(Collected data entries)
+++++
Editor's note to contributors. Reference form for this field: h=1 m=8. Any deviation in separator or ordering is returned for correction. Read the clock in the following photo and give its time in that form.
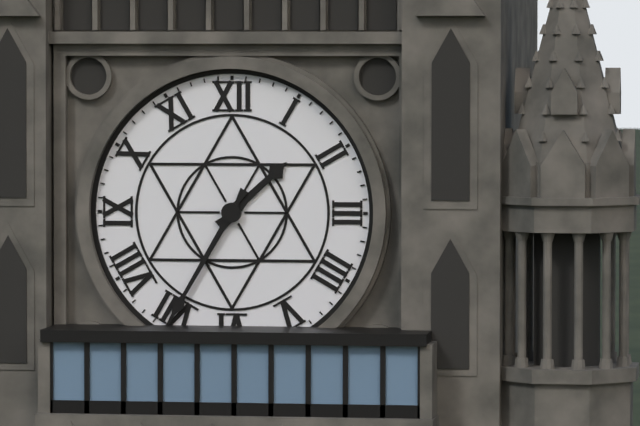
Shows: h=1 m=35
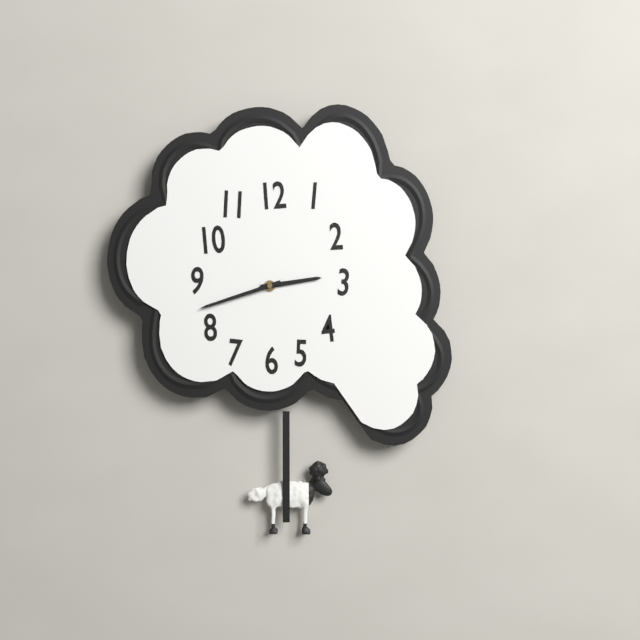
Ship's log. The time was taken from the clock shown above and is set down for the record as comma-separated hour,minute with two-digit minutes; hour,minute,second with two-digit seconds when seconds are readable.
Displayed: 2,42
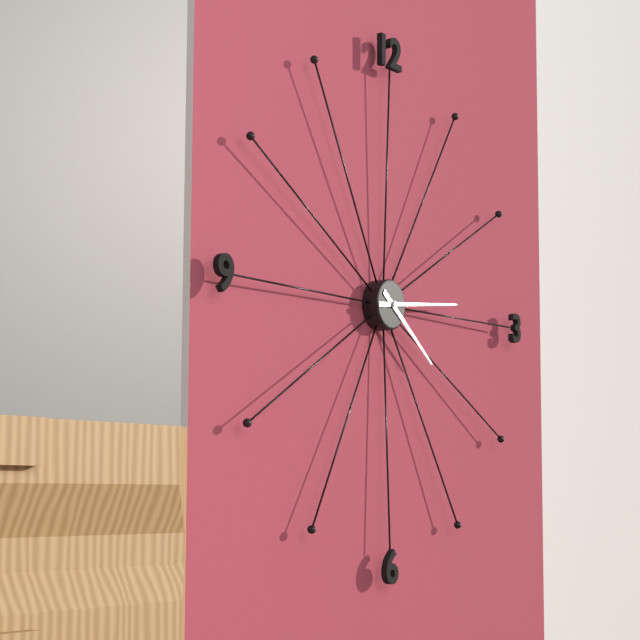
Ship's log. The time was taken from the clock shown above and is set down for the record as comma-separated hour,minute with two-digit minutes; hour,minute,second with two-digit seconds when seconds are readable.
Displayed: 4,14
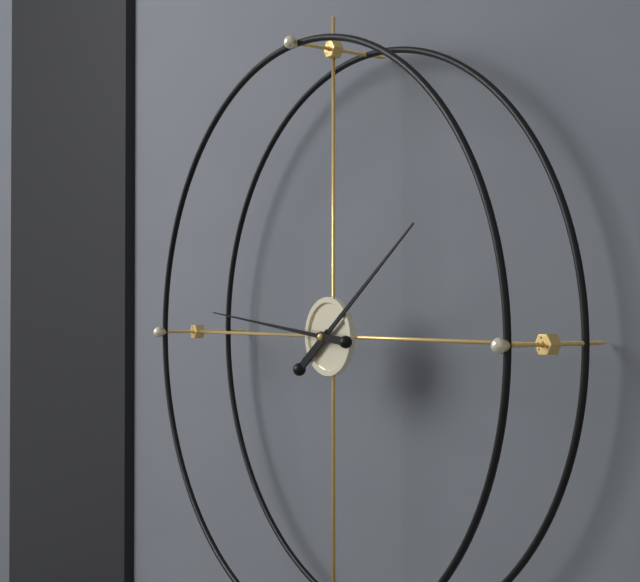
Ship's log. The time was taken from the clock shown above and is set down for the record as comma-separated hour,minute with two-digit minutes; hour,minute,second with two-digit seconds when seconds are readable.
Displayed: 1,46
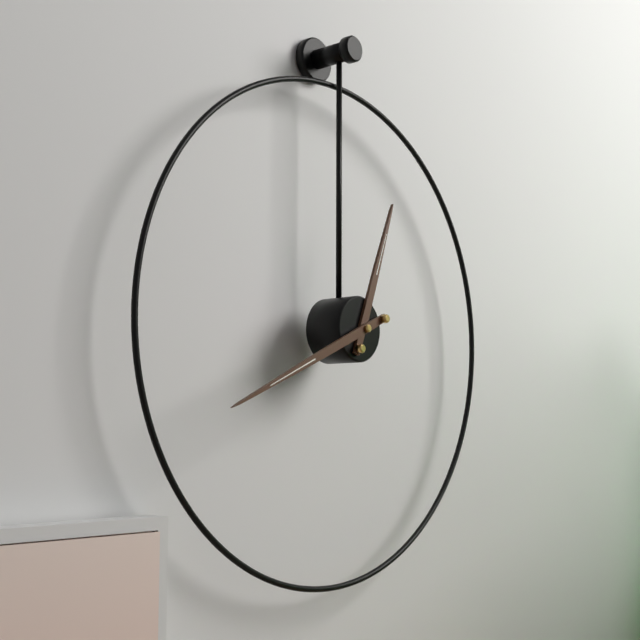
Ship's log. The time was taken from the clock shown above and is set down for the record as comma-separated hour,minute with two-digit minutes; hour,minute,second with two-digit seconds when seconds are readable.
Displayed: 12,41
+++++
> _TASK INSTRUCTIONS_
Convert the entries above into a two-column CSV with the headers "entry_text" and "time_shown", one row per entry, placing each text and its answer in a single quoted field with line breaks replaced by spaces. Leave the pictures out.

> _ANSWER TO THIS PROBLEM_
entry_text,time_shown
"Editor's note to contributors. Reference form for this field: h=1 m=8. Any deviation in separator or ordering is returned for correction. Read the clock in the following photo and give its time in that form. Shows:","h=1 m=35"
"Ship's log. The time was taken from the clock shown above and is set down for the record as comma-separated hour,minute with two-digit minutes; hour,minute,second with two-digit seconds when seconds are readable. Displayed:","2,42"
"Ship's log. The time was taken from the clock shown above and is set down for the record as comma-separated hour,minute with two-digit minutes; hour,minute,second with two-digit seconds when seconds are readable. Displayed:","4,14"
"Ship's log. The time was taken from the clock shown above and is set down for the record as comma-separated hour,minute with two-digit minutes; hour,minute,second with two-digit seconds when seconds are readable. Displayed:","1,46"
"Ship's log. The time was taken from the clock shown above and is set down for the record as comma-separated hour,minute with two-digit minutes; hour,minute,second with two-digit seconds when seconds are readable. Displayed:","12,41"